The left analogue stick will move your character, and the right stick changes his aim in a 360 degree circle around him. The left shoulder button picks up (and throws) weapons, and the right shoulder button uses whatever weapon you have equipped (or swings your fists if you’re unarmed). X will finish off enemies that are unconscious or injured, and will also interact with usable items in the game world.
Contrary to what it looks like, it isn’t mindless violence – you need to plan ahead quite a bit
You can also pan the screen to see further, and target enemies so you don’t have to aim at them manually. Due to the sensitive controls, precision aim on firearms and mobility of your enemies, these are two features you’ll be very happy for. On the PS Vita version in particular, these features work very well as they are handled by the touch screen. The touch screen is intuitive, natural and efficient at both targeting and panning – even better than the original PC mouse controls.
Weapons come in many varieties, and a good level score will unlock more of them for you to find in the game. You’ll lay your hands on melee weapons like samurai swords, hammers, throwable knives and metal pipes. You’ll also get your fair share of firearms, including pistols, rifles, shotguns and submachine guns. If you run out of ammo in a pinch, the firearms can also be tossed to knock out an enemy, and doors can be slammed at them for the same effect.
Sometimes you can lure almost everyone into a trap.
Each weapon handles quite differently, and it’s genuinely fun to try getting through the levels using different weapons and tactics. Some weapons, admittedly, are better than others, but the game doesn’t come across as imbalanced. You feel more like you’re improvising as you go and you’ll have to use whatever tools you have available, good or bad.
While true improvisation works occasionally, you’ll spend most of the game planning how to pull off the perfect string of kills. Certain enemies will walk in patterns and others won’t. Occasionally, some may break their pattern, or assume one they weren’t previously following.
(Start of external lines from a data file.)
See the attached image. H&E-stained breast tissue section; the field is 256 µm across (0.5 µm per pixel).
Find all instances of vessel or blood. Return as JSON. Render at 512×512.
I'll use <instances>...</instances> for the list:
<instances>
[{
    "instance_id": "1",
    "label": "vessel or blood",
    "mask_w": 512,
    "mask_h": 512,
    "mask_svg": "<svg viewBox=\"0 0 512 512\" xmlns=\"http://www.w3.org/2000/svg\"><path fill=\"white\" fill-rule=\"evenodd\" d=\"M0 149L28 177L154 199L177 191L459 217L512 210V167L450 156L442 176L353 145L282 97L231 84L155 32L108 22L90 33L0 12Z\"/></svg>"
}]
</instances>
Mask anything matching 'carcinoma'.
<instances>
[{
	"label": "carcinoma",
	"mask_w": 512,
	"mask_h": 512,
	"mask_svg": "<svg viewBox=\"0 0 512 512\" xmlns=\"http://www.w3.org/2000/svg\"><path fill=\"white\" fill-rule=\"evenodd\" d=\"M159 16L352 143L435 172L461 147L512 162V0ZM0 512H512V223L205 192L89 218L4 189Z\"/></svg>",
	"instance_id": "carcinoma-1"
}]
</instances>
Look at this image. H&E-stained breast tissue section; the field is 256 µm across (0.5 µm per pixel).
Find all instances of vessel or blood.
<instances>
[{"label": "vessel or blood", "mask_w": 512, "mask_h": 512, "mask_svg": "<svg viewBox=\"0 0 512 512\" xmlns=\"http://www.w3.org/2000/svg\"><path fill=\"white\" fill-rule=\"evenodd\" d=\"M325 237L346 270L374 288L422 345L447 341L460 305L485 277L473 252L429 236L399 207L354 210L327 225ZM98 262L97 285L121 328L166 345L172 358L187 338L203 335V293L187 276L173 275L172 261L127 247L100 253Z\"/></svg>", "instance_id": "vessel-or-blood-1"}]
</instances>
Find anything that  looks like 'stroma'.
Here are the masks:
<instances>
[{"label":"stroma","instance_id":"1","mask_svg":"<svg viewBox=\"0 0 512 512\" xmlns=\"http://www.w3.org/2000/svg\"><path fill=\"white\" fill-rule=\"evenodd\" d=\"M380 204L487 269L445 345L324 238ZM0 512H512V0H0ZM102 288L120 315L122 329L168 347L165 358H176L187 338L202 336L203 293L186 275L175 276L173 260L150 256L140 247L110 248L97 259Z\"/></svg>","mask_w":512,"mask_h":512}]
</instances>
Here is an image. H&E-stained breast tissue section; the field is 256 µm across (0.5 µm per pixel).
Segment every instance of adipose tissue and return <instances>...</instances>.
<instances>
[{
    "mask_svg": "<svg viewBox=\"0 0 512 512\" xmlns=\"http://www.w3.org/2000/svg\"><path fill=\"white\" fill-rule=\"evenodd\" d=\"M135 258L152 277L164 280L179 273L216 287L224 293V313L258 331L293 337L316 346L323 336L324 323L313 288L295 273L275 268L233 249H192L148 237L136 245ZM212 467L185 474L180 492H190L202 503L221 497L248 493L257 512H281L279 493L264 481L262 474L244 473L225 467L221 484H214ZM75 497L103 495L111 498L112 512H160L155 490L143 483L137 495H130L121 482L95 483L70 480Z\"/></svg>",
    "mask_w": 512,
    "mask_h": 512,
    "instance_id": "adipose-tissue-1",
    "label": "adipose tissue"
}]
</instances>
Some will rush you with melee weapons, and others will kill you from afar with a gun. You’ll have to deal with dogs that dash after you quickly and need a weapon to kill, and you’ll find a few larger enemies that need to be killed by shotguns specifically. All enemies are attracted to the sound of gunfire. Figuring out how to take them out one by one, without alerting the others… or perhaps how to alert them all, and lure them into a trap, is what makes Hotline Miami thrilling and fun.